Mesoporous silica nanoparticles accommodating electrospun nanofibers as implantable local drug delivery system processed by cold atmospheric plasma and spin coating approaches.

Nanofibers (NF) and nanoparticles are attractive in the field of drug delivery especially to improve the drug bioavailability and administration. Easy manipulation of polymeric fibers as macroscopic bulk material may give rise to potential uses as implantable local drug delivery platforms. In this study, poly(ethylene glycol) polyethyleneimine (mPEG: PEI) copolymer blended poly ε-caprolactone (PCL) nanofibers, NFblend accommodating mesoporous silica nanoparticles (MSN) as the implantable local drug delivery system was achieved by employing spin coating and cold atmospheric plasma (CAP) post-processing. The morphology and wettability, mechanical properties, and in vitro cytocompatibility features of NFblend ensured its features as a potential implantable local drug delivery system. The electron microscopy images affirmed the macropores on NFblend are still accessible and claimed the random nanofiber alignment of the NFblend after MSN accommodation may promote cell attachments. Furthermore, the drug release profile from the NFblend and in vitro cytocompatibility and scaffolding features for cell attachment were determined. The sustained drug release profile for 48h was provided regardless of MSN impairment from mat and bulk degradation. The accumulation of curcumin loaded MSN (MSN@Cur) onto NFblend by CAP-assisted spin coating promote cell proliferation compared to its non-treated counterparts. All in all, the obtained NFblend-MSN@Cur nanofiber mats have a high potential to be employed as an implantable local drug delivery system.

■ Records shown ■
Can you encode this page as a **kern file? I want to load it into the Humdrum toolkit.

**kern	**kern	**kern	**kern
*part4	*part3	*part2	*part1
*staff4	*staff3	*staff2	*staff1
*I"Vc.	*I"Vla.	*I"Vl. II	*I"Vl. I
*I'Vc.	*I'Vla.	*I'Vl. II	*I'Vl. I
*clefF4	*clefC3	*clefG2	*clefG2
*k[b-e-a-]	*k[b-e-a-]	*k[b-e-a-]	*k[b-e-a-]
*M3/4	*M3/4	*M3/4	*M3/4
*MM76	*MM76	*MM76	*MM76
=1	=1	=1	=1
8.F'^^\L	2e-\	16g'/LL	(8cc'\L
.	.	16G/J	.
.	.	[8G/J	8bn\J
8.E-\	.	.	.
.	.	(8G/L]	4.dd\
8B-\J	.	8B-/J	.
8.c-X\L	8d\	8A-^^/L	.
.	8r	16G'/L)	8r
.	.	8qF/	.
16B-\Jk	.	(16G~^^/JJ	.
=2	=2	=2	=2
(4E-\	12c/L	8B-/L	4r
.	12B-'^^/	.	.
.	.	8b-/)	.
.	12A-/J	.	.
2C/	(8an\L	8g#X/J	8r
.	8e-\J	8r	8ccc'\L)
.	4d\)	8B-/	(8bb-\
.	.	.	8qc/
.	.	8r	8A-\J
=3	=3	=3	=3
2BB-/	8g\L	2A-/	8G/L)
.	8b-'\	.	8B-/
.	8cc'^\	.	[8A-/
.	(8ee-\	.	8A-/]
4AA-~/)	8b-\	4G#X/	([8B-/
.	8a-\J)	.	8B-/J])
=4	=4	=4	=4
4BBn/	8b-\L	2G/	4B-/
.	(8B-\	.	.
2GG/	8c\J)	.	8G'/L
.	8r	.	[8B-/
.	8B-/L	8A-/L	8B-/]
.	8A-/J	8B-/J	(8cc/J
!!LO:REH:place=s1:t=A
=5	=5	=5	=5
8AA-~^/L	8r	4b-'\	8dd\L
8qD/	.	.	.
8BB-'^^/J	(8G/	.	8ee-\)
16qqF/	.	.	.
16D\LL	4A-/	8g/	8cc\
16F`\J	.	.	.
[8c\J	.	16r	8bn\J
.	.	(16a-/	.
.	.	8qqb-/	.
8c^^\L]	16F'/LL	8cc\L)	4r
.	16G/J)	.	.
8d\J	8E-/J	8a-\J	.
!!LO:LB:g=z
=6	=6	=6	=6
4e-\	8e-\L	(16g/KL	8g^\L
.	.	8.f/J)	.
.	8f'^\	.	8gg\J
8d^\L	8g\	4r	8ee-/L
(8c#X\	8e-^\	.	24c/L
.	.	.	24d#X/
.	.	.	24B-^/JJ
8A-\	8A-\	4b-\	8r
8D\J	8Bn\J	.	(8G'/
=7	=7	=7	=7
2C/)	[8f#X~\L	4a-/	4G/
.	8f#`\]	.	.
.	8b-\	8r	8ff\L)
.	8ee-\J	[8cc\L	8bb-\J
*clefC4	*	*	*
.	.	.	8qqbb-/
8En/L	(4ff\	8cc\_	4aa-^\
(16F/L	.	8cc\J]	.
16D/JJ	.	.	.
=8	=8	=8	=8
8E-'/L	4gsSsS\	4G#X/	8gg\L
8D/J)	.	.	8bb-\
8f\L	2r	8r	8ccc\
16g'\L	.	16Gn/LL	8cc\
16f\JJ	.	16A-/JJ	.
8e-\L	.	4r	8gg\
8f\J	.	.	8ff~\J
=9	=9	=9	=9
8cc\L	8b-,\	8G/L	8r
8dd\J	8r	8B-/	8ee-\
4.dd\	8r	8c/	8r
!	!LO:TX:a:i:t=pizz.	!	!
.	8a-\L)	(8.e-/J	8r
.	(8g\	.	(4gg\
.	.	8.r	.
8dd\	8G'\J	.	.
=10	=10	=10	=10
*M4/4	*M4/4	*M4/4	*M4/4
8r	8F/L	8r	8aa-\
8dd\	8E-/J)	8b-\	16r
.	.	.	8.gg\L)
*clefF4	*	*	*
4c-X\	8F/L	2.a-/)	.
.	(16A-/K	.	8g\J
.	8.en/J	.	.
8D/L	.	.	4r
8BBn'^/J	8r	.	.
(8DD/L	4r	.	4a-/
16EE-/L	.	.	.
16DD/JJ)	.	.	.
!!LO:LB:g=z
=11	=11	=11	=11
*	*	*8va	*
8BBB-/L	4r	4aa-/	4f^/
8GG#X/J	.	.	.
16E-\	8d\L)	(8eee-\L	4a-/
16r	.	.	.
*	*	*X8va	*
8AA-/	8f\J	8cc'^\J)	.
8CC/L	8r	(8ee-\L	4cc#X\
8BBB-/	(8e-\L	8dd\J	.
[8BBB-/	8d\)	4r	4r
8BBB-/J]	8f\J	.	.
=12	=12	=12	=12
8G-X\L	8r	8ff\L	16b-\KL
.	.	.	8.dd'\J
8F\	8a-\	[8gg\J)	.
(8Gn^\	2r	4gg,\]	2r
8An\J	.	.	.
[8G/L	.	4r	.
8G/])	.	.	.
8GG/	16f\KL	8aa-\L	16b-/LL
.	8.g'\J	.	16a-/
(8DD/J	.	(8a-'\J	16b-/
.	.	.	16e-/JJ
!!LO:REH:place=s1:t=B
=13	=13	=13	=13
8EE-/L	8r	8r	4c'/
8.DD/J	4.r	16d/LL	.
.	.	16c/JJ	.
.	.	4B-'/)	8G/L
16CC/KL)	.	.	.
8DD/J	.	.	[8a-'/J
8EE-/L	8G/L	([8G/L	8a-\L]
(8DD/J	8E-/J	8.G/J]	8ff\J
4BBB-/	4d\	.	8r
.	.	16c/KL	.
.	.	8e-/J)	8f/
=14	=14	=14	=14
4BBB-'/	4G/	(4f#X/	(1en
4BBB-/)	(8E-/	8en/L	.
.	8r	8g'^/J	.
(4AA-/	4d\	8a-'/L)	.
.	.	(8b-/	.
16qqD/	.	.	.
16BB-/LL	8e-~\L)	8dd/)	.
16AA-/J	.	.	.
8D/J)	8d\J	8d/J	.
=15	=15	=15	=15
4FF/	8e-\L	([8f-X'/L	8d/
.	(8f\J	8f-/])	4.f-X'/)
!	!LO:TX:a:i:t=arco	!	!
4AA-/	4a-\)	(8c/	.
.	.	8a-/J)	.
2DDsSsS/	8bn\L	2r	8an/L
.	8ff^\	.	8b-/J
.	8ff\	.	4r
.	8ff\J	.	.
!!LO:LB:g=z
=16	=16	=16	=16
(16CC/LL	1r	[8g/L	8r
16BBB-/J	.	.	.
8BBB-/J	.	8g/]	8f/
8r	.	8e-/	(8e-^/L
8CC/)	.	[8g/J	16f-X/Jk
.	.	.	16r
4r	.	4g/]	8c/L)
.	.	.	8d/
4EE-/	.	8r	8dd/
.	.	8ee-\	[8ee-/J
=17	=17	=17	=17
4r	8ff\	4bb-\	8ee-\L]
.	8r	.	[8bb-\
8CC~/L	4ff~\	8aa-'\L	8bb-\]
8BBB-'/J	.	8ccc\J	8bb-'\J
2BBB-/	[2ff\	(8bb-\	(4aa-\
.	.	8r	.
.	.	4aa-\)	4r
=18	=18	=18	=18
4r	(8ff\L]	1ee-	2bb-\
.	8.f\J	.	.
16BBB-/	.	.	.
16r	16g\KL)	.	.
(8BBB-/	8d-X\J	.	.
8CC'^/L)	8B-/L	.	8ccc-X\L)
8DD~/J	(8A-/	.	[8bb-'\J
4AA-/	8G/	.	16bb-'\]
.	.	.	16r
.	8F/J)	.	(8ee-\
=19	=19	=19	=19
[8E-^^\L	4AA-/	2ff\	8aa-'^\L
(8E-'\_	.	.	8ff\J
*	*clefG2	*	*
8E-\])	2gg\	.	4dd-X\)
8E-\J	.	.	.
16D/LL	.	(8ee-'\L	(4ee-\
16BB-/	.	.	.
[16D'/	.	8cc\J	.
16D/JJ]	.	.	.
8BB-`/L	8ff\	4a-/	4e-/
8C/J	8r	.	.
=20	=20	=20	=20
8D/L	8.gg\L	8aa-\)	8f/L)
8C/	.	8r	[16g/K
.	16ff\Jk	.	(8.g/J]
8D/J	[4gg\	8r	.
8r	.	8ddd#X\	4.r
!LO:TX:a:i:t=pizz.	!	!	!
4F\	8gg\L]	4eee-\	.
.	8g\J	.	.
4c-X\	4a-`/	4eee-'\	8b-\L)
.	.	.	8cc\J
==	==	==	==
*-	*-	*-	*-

■ Questions to answer ■
1. List every abbreviation that the abstract on nanofiber drug delivery introduces in parentheses, and give the full term for each.
2. Extract from the abstract, word for word, the part that opens with the words containing "Mesoporous silica nanoparticles accommodating" and closes with "spin coating approaches.".

■ Answers for the exercise ■
1.
NF: Nanofibers
mPEG: PEI: poly(ethylene glycol) polyethyleneimine
PCL: poly ε-caprolactone
MSN: mesoporous silica nanoparticles
CAP: cold atmospheric plasma
MSN@Cur: curcumin loaded MSN

2.
Mesoporous silica nanoparticles accommodating electrospun nanofibers as implantable local drug delivery system processed by cold atmospheric plasma and spin coating approaches.